I don’t have any gpu on my PC.
So I want to the api to call. Just like openai、cohere、…
I want to the llama3 api
not sure but you can check this. It provides free API inference: https://console.groq.com/playground
2 Likes
If you’re looking for free, this space might be useful.
On a $10/month subs, you could also use the 70B Llama3 model for example. (I use it)
Like NatureSon said, I use the groq api playground
Hi,
HF provides the serverless Inference API to do just that.
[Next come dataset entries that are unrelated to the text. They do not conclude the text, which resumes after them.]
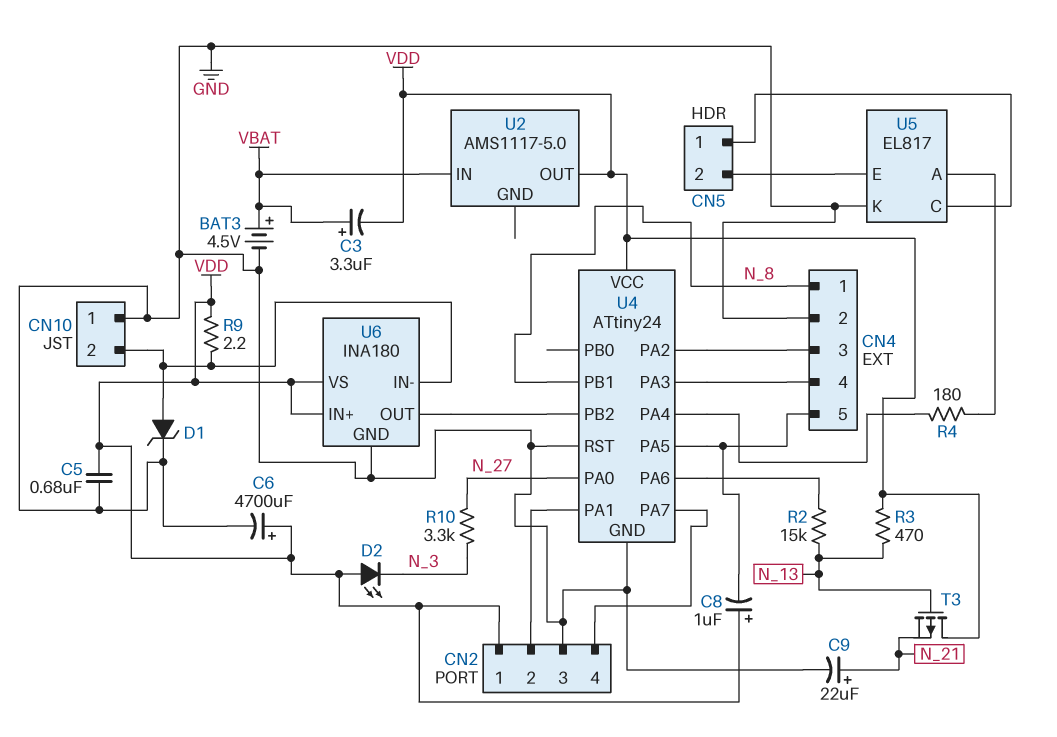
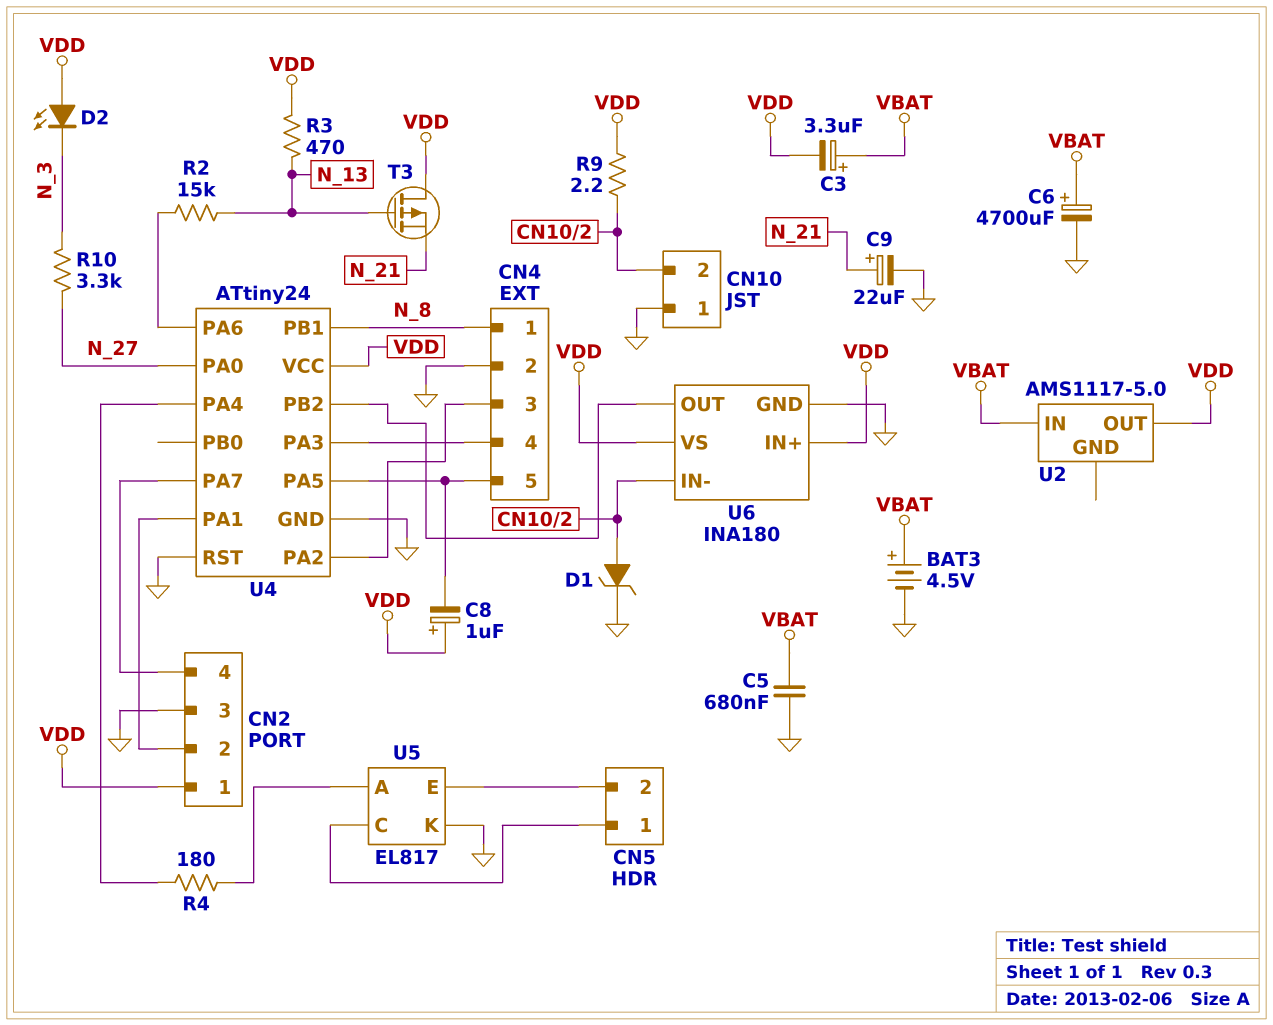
C5: 680nF (GND, VDD) -> 680nF (GND, VBAT)
C6: 4700uF (plus VDD, minus GND) -> 4700uF (plus VBAT, minus GND)

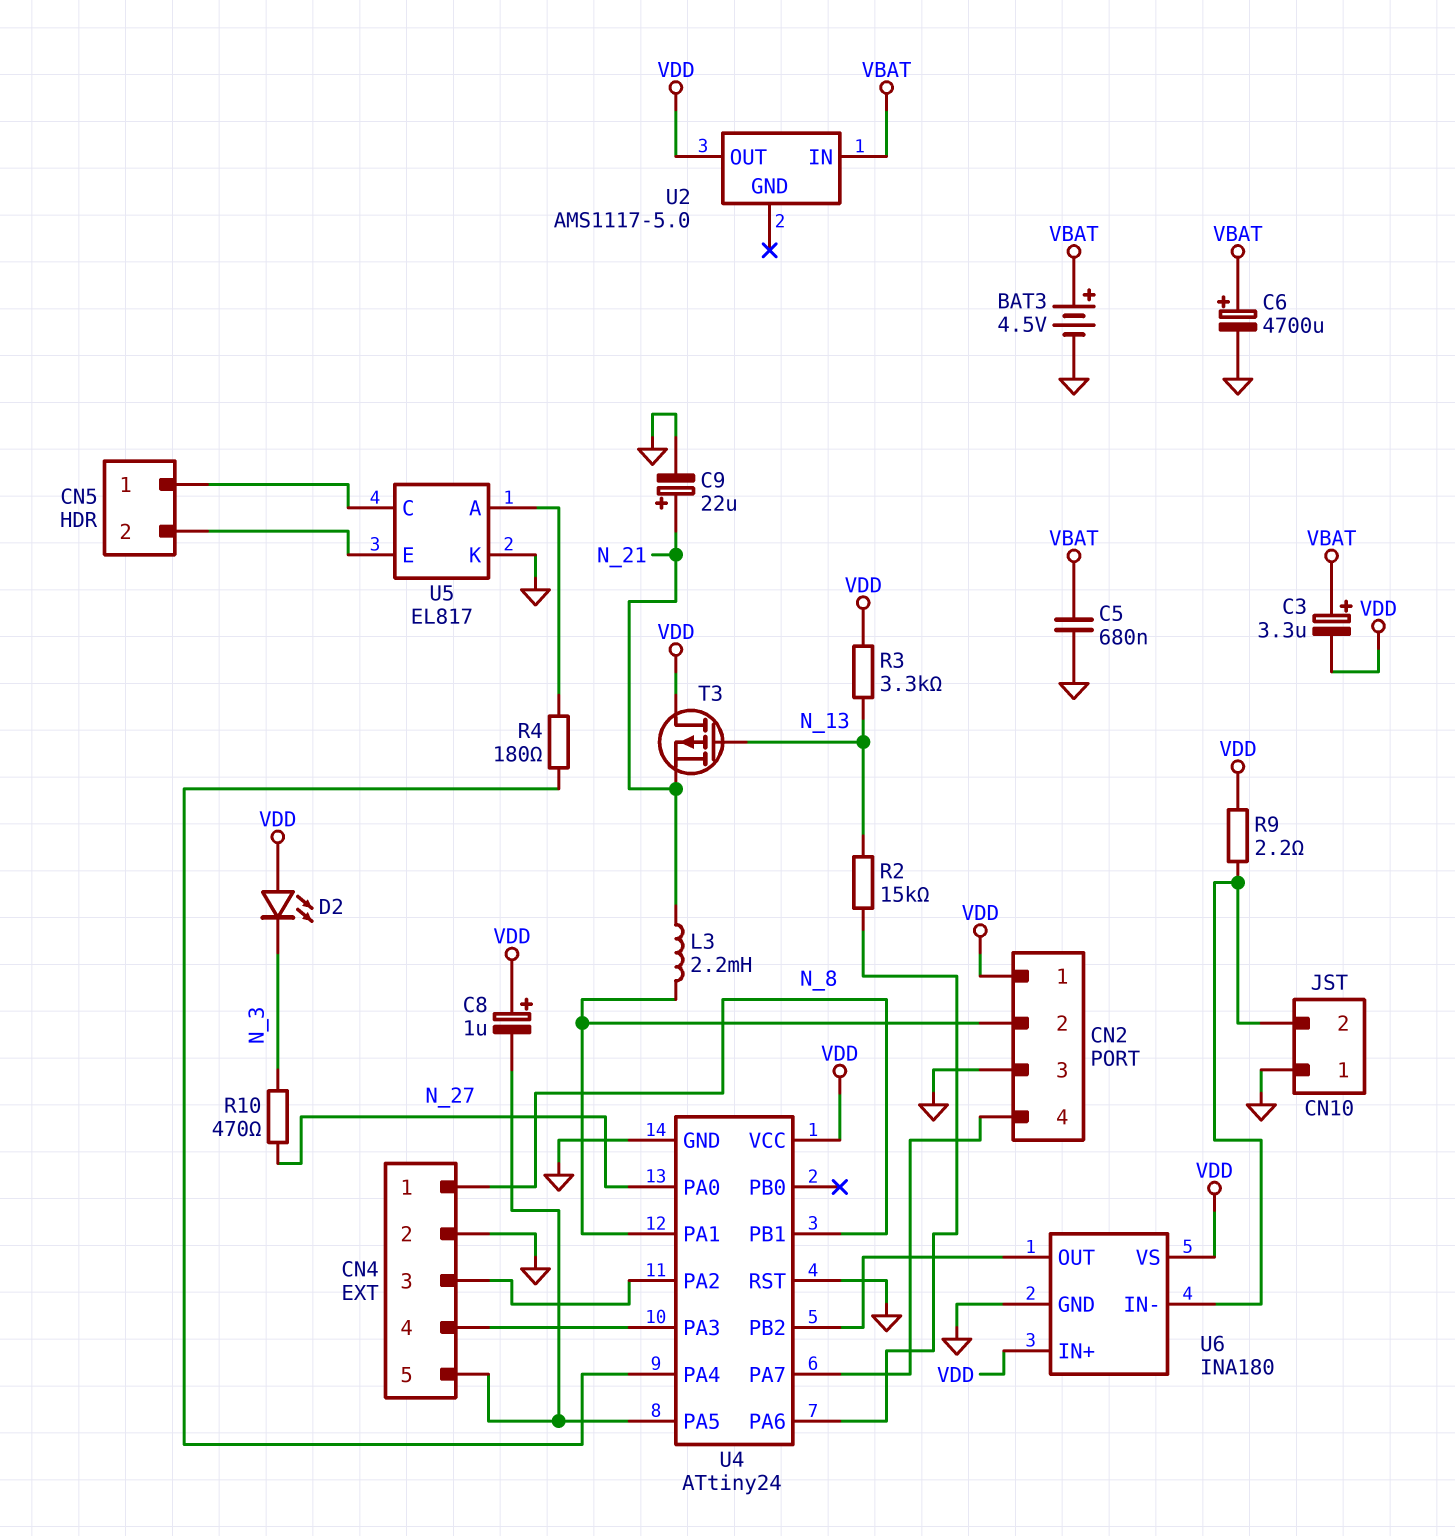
D1: zener (A CN10/2, K GND) -> none
L3: none -> 2.2mH (CN2/2, N_21)
R3: 470 (N_13, VDD) -> 3.3k (N_13, VDD)
R10: 3.3k (N_3, N_27) -> 470 (N_3, N_27)

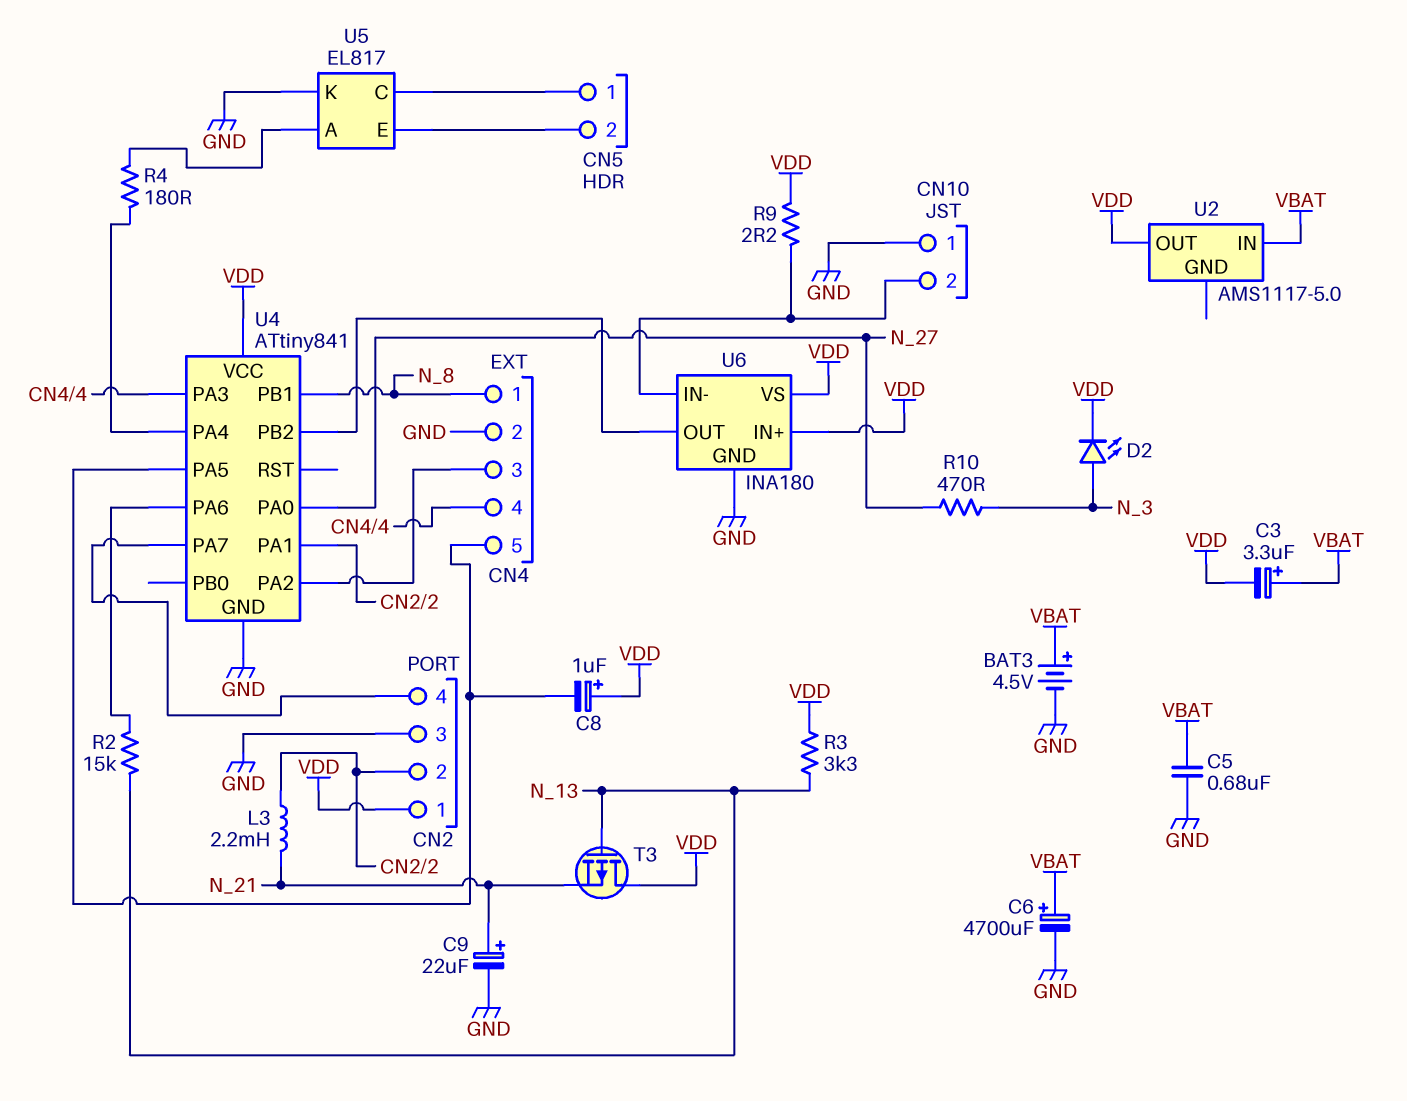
D2: LED (A VDD, K N_3) -> LED (A N_3, K VDD)
U4: ATtiny24 -> ATtiny841
U4 pin RST: GND -> none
It comes with OpenAI-compatible APIs.
Usage is as follows (add your HF token):
# instead of `from openai import OpenAI`
from huggingface_hub import InferenceClient
# instead of `client = OpenAI(...)`
client = InferenceClient(
"meta-llama/Meta-Llama-3.1-8B-Instruct",
token=<your-hf-token>,
)
output = client.chat.completions.create(
model="meta-llama/Meta-Llama-3-8B-Instruct",
messages=[
{"role": "system", "content": "You are a helpful assistant."},
{"role": "user", "content": "Count to 10"},
],
stream=True,
max_tokens=1024,
)
for chunk in output:
print(chunk.choices[0].delta.content)
By getting a PRO subscription, you get higher rate limits.